- **Problem to work on**: Find the word "down" in the listing; pull out each line holding it.

- **The input**:
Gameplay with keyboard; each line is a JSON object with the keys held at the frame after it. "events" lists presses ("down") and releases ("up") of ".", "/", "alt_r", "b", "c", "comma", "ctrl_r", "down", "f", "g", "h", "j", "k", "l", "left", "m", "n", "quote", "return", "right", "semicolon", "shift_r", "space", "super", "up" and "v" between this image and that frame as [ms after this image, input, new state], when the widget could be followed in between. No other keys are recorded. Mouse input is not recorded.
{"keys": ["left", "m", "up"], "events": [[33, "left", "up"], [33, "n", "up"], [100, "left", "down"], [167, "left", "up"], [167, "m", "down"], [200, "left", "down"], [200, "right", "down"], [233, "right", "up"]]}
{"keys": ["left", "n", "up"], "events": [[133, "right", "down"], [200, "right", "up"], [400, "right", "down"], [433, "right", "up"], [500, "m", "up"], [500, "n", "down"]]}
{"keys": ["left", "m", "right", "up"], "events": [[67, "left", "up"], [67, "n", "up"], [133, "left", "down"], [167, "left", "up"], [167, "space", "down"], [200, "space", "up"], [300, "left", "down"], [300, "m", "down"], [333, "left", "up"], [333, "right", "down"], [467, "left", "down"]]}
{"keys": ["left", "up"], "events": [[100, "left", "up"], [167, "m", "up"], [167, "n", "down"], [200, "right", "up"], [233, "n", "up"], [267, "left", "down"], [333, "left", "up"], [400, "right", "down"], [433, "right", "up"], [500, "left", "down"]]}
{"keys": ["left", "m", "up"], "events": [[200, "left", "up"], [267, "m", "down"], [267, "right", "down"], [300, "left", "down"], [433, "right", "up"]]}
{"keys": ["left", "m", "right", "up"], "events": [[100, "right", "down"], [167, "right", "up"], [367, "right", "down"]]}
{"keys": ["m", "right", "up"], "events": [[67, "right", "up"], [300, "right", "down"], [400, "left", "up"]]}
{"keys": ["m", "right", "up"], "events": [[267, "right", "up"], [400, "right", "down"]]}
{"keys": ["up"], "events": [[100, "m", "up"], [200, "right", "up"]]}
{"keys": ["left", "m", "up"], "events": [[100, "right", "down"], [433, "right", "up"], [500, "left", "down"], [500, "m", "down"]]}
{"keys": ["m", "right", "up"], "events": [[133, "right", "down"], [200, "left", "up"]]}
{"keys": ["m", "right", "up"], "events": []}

- **Response for this exercise**:
Gameplay with keyboard; each line is a JSON object with the keys held at the frame after it. "events" lists presses ("down") and releases ("up") of ".", "/", "alt_r", "b", "c", "comma", "ctrl_r", "down", "f", "g", "h", "j", "k", "l", "left", "m", "n", "quote", "return", "right", "semicolon", "shift_r", "space", "super", "up" and "v" between this image and that frame as [ms after this image, input, new state], when the widget could be followed in between. No other keys are recorded. Mouse input is not recorded.
{"keys": ["left", "m", "up"], "events": [[33, "left", "up"], [33, "n", "up"], [100, "left", "down"], [167, "left", "up"], [167, "m", "down"], [200, "left", "down"], [200, "right", "down"], [233, "right", "up"]]}
{"keys": ["left", "n", "up"], "events": [[133, "right", "down"], [200, "right", "up"], [400, "right", "down"], [433, "right", "up"], [500, "m", "up"], [500, "n", "down"]]}
{"keys": ["left", "m", "right", "up"], "events": [[67, "left", "up"], [67, "n", "up"], [133, "left", "down"], [167, "left", "up"], [167, "space", "down"], [200, "space", "up"], [300, "left", "down"], [300, "m", "down"], [333, "left", "up"], [333, "right", "down"], [467, "left", "down"]]}
{"keys": ["left", "up"], "events": [[100, "left", "up"], [167, "m", "up"], [167, "n", "down"], [200, "right", "up"], [233, "n", "up"], [267, "left", "down"], [333, "left", "up"], [400, "right", "down"], [433, "right", "up"], [500, "left", "down"]]}
{"keys": ["left", "m", "up"], "events": [[200, "left", "up"], [267, "m", "down"], [267, "right", "down"], [300, "left", "down"], [433, "right", "up"]]}
{"keys": ["left", "m", "right", "up"], "events": [[100, "right", "down"], [167, "right", "up"], [367, "right", "down"]]}
{"keys": ["m", "right", "up"], "events": [[67, "right", "up"], [300, "right", "down"], [400, "left", "up"]]}
{"keys": ["m", "right", "up"], "events": [[267, "right", "up"], [400, "right", "down"]]}
{"keys": ["left", "m", "up"], "events": [[100, "right", "down"], [433, "right", "up"], [500, "left", "down"], [500, "m", "down"]]}
{"keys": ["m", "right", "up"], "events": [[133, "right", "down"], [200, "left", "up"]]}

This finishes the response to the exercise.